*** Block opens ***

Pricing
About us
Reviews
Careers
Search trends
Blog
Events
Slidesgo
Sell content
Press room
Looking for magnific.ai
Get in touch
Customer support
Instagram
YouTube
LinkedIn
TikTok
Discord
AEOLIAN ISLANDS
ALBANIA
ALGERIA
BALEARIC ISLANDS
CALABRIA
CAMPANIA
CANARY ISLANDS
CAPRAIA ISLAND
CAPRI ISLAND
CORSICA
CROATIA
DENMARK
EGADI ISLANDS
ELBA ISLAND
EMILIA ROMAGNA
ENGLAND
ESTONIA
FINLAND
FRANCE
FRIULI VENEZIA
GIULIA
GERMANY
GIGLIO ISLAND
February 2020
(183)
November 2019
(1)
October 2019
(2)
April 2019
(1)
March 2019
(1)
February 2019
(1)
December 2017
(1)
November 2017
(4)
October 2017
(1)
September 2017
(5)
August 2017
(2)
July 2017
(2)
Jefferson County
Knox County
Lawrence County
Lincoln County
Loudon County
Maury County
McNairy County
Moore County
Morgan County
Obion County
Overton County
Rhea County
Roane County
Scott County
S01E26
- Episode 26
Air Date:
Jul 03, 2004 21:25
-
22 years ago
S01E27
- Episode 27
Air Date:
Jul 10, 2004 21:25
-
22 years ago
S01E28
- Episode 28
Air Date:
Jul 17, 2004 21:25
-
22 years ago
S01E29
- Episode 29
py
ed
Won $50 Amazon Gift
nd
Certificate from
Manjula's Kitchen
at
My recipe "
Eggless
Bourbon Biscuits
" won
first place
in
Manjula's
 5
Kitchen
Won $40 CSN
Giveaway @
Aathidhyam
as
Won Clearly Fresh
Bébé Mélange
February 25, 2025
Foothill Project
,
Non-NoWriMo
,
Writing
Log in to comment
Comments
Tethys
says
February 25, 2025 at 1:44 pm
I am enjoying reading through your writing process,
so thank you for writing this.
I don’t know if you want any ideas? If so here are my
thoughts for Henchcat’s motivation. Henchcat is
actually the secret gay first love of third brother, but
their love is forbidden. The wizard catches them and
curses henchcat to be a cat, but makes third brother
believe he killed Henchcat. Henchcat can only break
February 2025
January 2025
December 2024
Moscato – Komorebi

*** Block closes ***

■ Task item
Reproduce the entire listing above line for line, changing nothing.

■ Response area
Pricing
About us
Reviews
Careers
Search trends
Blog
Events
Slidesgo
Sell content
Press room
Looking for magnific.ai
Get in touch
Customer support
Instagram
YouTube
LinkedIn
TikTok
Discord
AEOLIAN ISLANDS
ALBANIA
ALGERIA
BALEARIC ISLANDS
CALABRIA
CAMPANIA
CANARY ISLANDS
CAPRAIA ISLAND
CAPRI ISLAND
CORSICA
CROATIA
DENMARK
EGADI ISLANDS
ELBA ISLAND
EMILIA ROMAGNA
ENGLAND
ESTONIA
FINLAND
FRANCE
FRIULI VENEZIA
GIULIA
GERMANY
GIGLIO ISLAND
February 2020
(183)
November 2019
(1)
October 2019
(2)
April 2019
(1)
March 2019
(1)
February 2019
(1)
December 2017
(1)
November 2017
(4)
October 2017
(1)
September 2017
(5)
August 2017
(2)
July 2017
(2)
Jefferson County
Knox County
Lawrence County
Lincoln County
Loudon County
Maury County
McNairy County
Moore County
Morgan County
Obion County
Overton County
Rhea County
Roane County
Scott County
S01E26
- Episode 26
Air Date:
Jul 03, 2004 21:25
-
22 years ago
S01E27
- Episode 27
Air Date:
Jul 10, 2004 21:25
-
22 years ago
S01E28
- Episode 28
Air Date:
Jul 17, 2004 21:25
-
22 years ago
S01E29
- Episode 29
py
ed
Won $50 Amazon Gift
nd
Certificate from
Manjula's Kitchen
at
My recipe "
Eggless
Bourbon Biscuits
" won
first place
in
Manjula's
 5
Kitchen
Won $40 CSN
Giveaway @
Aathidhyam
as
Won Clearly Fresh
Bébé Mélange
February 25, 2025
Foothill Project
,
Non-NoWriMo
,
Writing
Log in to comment
Comments
Tethys
says
February 25, 2025 at 1:44 pm
I am enjoying reading through your writing process,
so thank you for writing this.
I don’t know if you want any ideas? If so here are my
thoughts for Henchcat’s motivation. Henchcat is
actually the secret gay first love of third brother, but
their love is forbidden. The wizard catches them and
curses henchcat to be a cat, but makes third brother
believe he killed Henchcat. Henchcat can only break
February 2025
January 2025
December 2024
Moscato – Komorebi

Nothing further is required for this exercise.